A New Paradigm for Housing in Greater Boston
February 3, 2001
Barry Bluestone (Sterns Trustee Professor, Center for Urban and Regional Policy) Charles C. Euchner (Associate Director, Center for Urban and Regional Policy) and Gretchen Weismann (Project Director, Center for Urban and Regional Policy)
Greater Boston’s economic renaissance, begun nearly two decades ago, has endowed the region with an extraordinary labor market where unemployment remains below 3 percent and family incomes are rising faster than in almost any other metropolitan area in the nation. The market has been so strong that it has attracted professional workers to the region from other parts of the country and a new wave of immigrants from abroad.

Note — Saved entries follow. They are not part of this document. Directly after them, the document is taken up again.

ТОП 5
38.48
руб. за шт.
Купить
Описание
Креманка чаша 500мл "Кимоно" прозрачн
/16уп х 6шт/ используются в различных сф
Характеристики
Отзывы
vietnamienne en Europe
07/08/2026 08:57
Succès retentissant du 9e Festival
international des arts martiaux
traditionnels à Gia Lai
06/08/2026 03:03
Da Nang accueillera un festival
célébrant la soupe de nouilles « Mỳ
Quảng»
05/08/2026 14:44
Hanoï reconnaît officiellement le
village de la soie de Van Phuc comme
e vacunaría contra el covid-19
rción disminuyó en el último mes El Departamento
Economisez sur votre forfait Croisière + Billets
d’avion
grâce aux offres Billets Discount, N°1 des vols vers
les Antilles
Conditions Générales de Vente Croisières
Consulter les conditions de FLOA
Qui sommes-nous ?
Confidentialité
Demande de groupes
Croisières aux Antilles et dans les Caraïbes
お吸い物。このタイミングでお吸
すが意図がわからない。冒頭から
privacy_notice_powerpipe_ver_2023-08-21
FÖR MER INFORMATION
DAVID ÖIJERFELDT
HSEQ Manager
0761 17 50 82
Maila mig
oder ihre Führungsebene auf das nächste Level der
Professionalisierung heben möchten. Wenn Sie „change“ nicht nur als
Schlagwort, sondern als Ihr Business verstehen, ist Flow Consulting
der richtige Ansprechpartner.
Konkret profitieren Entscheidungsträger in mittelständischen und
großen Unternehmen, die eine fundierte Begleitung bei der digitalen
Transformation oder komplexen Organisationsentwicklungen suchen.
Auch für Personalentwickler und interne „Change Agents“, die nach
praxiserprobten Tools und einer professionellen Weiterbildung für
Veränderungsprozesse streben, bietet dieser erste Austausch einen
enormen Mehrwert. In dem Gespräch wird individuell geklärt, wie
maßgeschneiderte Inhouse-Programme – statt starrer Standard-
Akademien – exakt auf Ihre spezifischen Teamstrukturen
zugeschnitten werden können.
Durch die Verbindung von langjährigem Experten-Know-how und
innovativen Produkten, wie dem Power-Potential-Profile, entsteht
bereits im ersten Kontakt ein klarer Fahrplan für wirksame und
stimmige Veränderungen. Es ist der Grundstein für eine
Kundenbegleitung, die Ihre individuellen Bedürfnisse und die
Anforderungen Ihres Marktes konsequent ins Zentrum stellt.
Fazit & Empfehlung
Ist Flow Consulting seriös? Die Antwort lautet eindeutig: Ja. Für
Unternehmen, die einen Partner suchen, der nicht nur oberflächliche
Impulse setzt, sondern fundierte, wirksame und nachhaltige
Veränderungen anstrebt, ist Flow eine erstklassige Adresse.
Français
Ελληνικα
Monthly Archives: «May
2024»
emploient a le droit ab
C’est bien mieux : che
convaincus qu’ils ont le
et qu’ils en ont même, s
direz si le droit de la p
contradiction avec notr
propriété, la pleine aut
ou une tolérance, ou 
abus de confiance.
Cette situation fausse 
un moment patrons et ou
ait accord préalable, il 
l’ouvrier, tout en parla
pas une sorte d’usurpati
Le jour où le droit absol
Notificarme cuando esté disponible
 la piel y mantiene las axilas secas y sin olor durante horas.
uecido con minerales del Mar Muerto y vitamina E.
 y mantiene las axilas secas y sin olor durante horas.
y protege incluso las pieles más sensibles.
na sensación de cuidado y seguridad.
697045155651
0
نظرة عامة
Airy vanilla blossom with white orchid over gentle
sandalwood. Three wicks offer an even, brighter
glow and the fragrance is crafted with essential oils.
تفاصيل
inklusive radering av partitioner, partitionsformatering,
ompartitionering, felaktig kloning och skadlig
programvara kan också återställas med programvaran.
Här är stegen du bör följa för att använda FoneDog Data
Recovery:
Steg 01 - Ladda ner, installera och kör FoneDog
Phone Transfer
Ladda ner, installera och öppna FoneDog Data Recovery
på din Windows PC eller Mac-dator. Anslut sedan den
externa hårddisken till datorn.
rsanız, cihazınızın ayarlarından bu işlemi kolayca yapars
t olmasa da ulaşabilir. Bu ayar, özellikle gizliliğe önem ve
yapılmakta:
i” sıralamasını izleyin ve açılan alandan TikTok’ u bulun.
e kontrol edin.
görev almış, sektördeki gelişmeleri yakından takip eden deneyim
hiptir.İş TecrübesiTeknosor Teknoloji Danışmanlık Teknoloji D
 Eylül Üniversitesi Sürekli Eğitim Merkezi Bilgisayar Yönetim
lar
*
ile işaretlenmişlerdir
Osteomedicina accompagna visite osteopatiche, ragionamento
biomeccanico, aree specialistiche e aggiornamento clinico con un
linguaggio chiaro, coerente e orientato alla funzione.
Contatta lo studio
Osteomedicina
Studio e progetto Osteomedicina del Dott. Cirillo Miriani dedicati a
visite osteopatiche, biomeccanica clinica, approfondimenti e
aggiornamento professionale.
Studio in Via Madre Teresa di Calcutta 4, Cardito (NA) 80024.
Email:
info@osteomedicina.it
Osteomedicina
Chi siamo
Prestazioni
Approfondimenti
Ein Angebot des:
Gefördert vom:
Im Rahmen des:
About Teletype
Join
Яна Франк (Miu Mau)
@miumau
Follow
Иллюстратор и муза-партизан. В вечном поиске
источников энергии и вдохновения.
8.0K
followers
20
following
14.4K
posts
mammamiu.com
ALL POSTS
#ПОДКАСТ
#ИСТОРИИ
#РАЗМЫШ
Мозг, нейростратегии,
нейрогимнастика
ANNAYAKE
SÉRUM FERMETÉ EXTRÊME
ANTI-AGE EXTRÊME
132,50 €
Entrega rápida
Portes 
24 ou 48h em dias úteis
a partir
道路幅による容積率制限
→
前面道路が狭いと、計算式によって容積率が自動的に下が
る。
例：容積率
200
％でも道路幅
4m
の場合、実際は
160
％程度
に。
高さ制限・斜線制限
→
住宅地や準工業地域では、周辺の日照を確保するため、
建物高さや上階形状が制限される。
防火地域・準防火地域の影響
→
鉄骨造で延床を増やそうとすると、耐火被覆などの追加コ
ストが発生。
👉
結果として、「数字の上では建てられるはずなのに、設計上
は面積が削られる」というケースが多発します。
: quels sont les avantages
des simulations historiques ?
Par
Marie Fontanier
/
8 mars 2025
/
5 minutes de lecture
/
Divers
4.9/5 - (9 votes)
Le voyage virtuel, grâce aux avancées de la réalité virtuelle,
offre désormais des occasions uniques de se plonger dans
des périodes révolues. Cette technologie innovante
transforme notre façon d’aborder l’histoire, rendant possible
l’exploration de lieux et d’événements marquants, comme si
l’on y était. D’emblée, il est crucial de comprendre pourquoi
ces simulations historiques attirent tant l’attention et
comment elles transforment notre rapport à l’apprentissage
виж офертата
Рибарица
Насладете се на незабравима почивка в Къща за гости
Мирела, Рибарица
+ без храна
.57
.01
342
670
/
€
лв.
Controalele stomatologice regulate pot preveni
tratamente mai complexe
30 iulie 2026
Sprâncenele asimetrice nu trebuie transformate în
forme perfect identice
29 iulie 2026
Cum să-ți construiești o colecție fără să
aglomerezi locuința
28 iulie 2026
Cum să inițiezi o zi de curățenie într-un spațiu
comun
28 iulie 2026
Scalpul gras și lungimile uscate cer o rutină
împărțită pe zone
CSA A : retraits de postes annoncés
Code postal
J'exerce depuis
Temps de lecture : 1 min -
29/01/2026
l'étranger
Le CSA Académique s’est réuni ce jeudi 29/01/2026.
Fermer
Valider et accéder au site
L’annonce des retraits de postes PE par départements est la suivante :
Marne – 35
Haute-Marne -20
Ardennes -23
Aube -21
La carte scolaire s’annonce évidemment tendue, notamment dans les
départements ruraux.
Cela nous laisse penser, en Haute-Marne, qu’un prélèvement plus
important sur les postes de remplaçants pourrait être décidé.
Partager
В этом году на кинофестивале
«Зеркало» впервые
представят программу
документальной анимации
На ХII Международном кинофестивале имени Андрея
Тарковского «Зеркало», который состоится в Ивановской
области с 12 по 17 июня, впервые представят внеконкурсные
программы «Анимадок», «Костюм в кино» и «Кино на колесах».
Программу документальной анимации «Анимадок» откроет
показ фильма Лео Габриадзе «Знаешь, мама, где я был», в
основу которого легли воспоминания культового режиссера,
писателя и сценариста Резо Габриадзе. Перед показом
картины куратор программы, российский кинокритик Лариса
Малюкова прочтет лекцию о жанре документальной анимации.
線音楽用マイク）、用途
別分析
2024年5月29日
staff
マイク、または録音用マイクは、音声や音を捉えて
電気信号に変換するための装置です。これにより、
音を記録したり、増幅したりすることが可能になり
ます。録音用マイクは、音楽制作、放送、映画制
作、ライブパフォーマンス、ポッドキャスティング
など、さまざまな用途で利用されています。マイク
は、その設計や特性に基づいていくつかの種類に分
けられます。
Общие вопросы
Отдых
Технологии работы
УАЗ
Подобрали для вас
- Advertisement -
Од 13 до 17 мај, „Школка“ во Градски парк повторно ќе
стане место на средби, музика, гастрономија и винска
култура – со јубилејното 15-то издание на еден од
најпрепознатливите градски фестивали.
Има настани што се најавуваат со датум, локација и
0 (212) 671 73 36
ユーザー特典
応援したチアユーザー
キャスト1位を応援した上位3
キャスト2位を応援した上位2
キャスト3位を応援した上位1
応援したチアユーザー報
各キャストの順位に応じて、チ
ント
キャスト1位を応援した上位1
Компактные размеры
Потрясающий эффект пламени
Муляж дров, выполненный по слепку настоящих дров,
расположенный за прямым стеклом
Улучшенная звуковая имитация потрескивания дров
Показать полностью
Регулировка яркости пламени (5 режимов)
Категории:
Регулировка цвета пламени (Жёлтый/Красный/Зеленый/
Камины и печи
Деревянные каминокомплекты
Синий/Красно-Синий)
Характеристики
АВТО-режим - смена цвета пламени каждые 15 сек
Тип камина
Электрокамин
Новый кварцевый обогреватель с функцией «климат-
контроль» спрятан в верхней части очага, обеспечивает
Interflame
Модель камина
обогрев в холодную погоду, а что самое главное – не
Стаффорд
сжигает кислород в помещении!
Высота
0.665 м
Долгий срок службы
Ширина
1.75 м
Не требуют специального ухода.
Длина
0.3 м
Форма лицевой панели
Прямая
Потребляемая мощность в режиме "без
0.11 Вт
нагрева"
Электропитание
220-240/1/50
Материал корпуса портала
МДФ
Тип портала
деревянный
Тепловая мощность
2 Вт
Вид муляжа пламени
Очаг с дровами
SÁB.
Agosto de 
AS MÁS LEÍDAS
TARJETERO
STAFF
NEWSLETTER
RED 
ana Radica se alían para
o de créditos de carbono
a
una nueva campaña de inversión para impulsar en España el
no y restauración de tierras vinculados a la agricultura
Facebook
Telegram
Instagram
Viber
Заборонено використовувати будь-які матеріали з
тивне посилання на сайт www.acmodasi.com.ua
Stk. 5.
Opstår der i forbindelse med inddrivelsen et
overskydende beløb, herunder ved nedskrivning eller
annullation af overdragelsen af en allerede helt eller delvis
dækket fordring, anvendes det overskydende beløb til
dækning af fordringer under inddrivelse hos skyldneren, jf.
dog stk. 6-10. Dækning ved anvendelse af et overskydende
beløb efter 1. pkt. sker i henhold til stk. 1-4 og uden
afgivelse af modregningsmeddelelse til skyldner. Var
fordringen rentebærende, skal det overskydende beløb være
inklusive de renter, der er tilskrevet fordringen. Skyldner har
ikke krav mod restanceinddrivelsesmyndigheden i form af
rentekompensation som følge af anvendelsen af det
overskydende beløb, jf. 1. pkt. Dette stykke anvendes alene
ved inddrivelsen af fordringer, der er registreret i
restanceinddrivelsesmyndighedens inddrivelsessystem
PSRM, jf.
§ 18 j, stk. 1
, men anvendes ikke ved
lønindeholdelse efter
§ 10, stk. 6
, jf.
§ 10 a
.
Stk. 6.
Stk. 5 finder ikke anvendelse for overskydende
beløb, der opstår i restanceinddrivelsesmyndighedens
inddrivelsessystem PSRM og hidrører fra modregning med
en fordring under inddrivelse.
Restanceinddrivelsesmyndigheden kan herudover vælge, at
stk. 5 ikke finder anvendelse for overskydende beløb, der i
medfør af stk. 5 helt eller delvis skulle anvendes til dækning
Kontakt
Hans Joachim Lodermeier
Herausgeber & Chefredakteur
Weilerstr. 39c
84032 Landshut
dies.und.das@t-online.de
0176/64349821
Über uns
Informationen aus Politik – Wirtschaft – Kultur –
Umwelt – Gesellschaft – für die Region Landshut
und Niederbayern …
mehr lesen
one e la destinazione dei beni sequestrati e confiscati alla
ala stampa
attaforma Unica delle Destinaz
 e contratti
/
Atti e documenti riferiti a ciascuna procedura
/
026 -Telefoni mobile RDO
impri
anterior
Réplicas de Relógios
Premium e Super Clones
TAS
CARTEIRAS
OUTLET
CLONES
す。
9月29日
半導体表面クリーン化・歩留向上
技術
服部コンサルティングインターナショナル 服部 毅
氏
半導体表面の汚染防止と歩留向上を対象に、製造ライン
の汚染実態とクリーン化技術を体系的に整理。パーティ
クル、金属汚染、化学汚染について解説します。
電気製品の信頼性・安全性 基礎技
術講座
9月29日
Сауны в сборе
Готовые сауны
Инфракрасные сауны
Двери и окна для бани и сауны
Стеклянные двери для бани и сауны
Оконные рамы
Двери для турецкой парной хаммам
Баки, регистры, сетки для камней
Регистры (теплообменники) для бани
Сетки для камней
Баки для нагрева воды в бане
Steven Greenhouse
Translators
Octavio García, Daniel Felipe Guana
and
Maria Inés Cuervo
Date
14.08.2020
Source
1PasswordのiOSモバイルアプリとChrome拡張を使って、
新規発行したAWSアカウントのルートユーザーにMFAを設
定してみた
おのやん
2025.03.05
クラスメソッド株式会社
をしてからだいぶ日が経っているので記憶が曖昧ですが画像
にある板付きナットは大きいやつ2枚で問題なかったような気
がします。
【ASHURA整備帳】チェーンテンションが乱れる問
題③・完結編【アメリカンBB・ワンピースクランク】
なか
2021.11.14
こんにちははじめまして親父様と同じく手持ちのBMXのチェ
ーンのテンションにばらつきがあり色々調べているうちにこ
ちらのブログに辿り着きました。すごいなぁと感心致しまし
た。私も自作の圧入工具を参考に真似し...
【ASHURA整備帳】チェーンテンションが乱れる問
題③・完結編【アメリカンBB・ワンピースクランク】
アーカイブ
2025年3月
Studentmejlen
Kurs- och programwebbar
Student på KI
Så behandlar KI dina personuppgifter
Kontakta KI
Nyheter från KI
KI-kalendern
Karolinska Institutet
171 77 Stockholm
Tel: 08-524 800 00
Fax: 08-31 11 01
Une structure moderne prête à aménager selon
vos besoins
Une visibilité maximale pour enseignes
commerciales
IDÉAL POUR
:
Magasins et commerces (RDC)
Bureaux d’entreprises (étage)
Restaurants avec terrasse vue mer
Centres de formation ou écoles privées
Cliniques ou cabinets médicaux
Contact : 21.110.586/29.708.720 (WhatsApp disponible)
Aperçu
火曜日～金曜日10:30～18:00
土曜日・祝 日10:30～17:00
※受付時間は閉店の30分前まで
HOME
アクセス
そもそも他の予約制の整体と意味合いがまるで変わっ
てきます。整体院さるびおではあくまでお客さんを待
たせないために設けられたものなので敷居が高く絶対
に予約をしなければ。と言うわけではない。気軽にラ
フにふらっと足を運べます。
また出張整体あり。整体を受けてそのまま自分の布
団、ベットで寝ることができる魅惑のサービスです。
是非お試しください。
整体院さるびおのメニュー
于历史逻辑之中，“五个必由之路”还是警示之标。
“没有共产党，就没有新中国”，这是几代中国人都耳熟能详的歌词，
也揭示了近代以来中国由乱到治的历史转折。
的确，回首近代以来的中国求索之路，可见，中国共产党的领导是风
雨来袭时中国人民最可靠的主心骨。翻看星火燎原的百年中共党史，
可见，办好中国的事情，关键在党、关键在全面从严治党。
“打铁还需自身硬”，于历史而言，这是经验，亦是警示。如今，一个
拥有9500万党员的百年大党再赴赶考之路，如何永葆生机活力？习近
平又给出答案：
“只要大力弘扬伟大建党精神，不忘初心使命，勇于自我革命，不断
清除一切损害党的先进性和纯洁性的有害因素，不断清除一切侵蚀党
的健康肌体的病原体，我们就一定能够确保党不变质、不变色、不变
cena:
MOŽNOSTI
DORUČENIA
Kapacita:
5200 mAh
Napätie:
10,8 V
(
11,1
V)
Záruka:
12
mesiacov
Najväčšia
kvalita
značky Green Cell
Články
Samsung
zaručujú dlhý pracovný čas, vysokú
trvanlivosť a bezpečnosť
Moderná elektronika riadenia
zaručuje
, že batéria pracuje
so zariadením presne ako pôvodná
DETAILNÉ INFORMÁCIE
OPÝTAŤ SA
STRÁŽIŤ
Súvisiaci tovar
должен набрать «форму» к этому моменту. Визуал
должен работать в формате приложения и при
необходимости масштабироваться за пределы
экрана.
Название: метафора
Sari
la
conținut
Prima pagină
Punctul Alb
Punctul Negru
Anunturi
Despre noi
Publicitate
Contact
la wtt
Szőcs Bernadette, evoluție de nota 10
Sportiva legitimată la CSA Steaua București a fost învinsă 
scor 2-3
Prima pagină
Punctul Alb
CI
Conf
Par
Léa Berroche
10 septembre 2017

But prosperity brings its own challenges. None is more acute than the region’s severe housing crisis. Vacancy rates are now so low that home prices and rents are being bid up substantially faster than most household incomes. Between 1995 and 1999, the median price of a Greater Boston home shot up by a nominal 35 percent while incomes rose by a healthy, but more modest, 25 percent. As a result, many long-time residents of the region, in addition to many newcomers, are facing a severe affordability gap between their incomes and what they must pay to rent housing or purchase a home. Prices and rents are rising so quickly that not only are the poor in trouble, but an increasing number of working and lower middle income families worry that prosperity may price them out of the Boston housing market. Indeed, if housing prices continue to rise, the housing crisis could pose a barrier to the future growth of the region as employers find it difficult to recruit workers and are forced to locate elsewhere.
A New Paradigm in Housing in Greater Boston focuses on the looming housing crisis and possible policies that can be enacted to mitigate this problem.